Methodology choices

July 2021

As outlined in the main rise/set page, one's image-taking approach needs to be different for each type of Moon rise/set. And it will change as the HDR technology advances. Other game-changers are: a second camera; video. The following mostly assumes one camera. With two cameras, you can choose to do 3D-stereo pair or split sky-foreground between the two.

"Day to Night" or "Night to Day"

These are real challenges for a time lapse because the Moon stays the same brightness (except in the lowest 2 degrees) while the background changes dramatically. I almost exclusively shoot 6-bracket exposure bursts with an intervalometer today, but for completeness here is the range of approaches:

  1. go for single composites, allowing re-positioning, changing zoom

  2. time lapse with single proper Moon exposure and using blended before/after foregrounds

  3. multiple cameras. Allows more flexibility, but requires more work in post-processing to align the images. Stereophotomaker lets you generate 3D stereo pairs rather easily.

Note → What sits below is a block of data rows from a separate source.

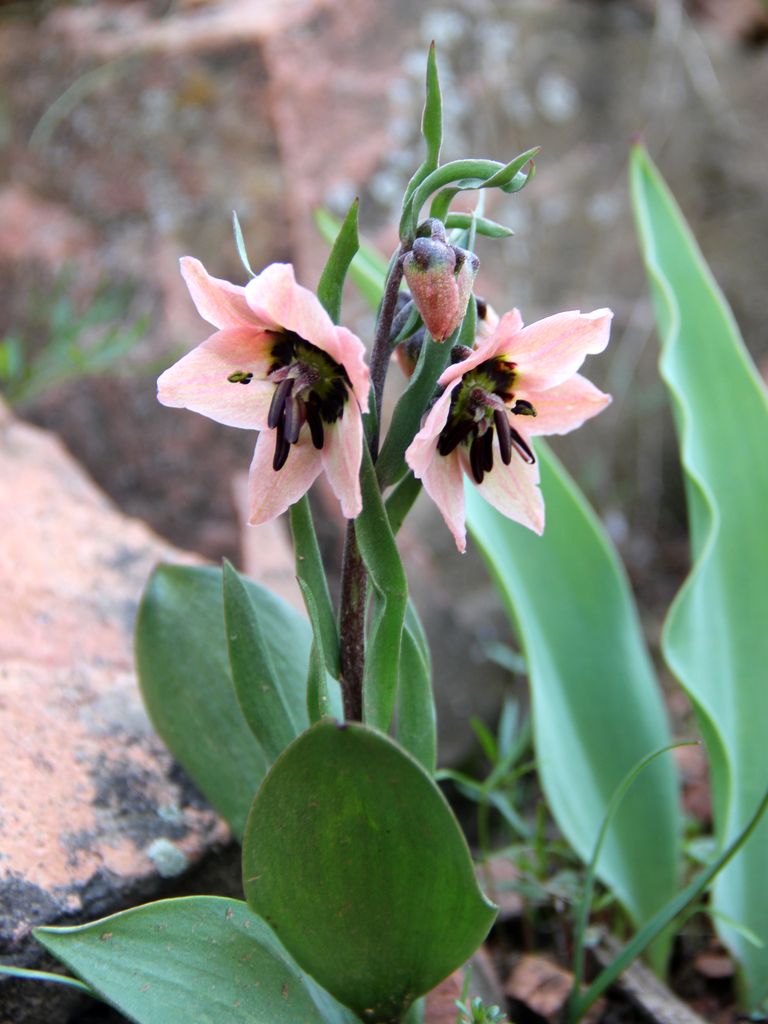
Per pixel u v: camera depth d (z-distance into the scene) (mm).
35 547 262
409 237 140
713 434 237
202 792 195
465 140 413
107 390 369
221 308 134
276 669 189
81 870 185
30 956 172
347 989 148
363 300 367
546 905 239
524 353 139
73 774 202
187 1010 143
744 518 233
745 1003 216
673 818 228
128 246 380
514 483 149
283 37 380
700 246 453
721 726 220
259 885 139
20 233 393
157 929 150
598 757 232
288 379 135
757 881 217
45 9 421
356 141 389
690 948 238
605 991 216
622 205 443
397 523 150
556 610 239
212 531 366
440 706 322
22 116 406
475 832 291
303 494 144
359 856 135
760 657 227
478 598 369
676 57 459
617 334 434
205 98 378
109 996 141
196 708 195
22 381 337
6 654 228
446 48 413
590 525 239
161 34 386
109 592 255
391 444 143
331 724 125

  4. HDR blending a quintuplet of images. In winter I go for a sextuplet because the Moon is brighter higher up. So far EnfuseGUI does a nice job on individual frames. Note that the "Sat" parameter needs to be set to zero else it produces weird shading artifacts in the sky. If you find the Moon is still a little bleached, I batch create an ever shorter exposure, then enfuse the septuplet.

Clear Night

  1. Basic composite is straightforward. Take foreground images before the Moon enters and after it leaves the frame. If you can, try and get some "dark steel blue" in the background sky to avoid it being plain black. In some cases this means arriving 30-60 minutes early or staying late to catch the twilight or even horizon reflection on the buildings.

  2. Consider dynamic foreground issues

Partly Cloudy Night

This is a Goldilocks situation of just enough clouds providing "atmosphere" to the picture or time lapse but not too much to actually obscure the Moon. Some form of HDR is a must to capture the clouds and prevent the Moon from being blown out. EnfuseGUI does a good job on a bracketed set, but requires both an underexposed Moon and and overexposed foreground .

Crescent

This is pretty straightforward since one is going for earthshine and not worrying about the overexposed crescent. Generally a single exposure is fine to capture both earthshine and the city foreground. Thereafter, simple care to gradually ramp the exposure to keep the foreground nicely exposed. Earthshine of course depends on how cloudy it is on the sunlit portion of the Earth, but its visibility is crucially dependent on contrast against the sky. If the sky is bright and the Moon is low (very young/old crescents), the earthshine is invisible - it's tough to get earthshine when less than 24hrs from New Moon. Extinction in the lowest 2-3 degrees can hide it too. Too high a Moon makes the foreground small. The key parameter is height above the horizon for a particular solar depression: You want the Moon in the deep blue part of the sky with yellow-orange below. Simple elongation from the Sun can be misleading as an indicator.

Other considerations:

  • shifting focus due to changing temperatures. I deliberately put a focus point on a building so I can do a quick autofocus between exposures without stopping the sequence or moving the camera.

  • distance and haze: more distance means bigger buildings/foreground relative to the Moon, but it also means more haze, which adds a lot of light scatter for night shots; less distance of course means a smaller Moon relative to buildings or fewer buildings, but it typically means the Moon disappears at a higher altitude.

  • time-lapse locks you in; no freedom in changing position or zoom (without a second camera/lens)

  • Is there motion in the foreground? The eye is forgiving to car movements, but in winter plumes tend to jump around even at 6 second intervals and can be quite distracting. Consider long exposure "frame-dragging" to blur (e.g. 0.8s exposure every second) - this might necessitate a second camera to capture the Moon in shorter bursts and more post-processing. It begs the question of moving into HDR video then compressed later. Would still need to think about whether to blur or skip sub-frames. Oooof.

  • A constant foreground and a blank dark sky produce a slightly surreal (uncomfortable) result, almost cartoon-like

  • Have two foreground shots, one before, one after, shoot only for the Moon, then afterward composite the Moon onto a foreground that is a blend of the two: 100% of the light on the first foreground sliding to 0 for the last, while the second foreground slides up from 0 to 100%. Of course, there is no movement in the foreground, just changing lighting conditions.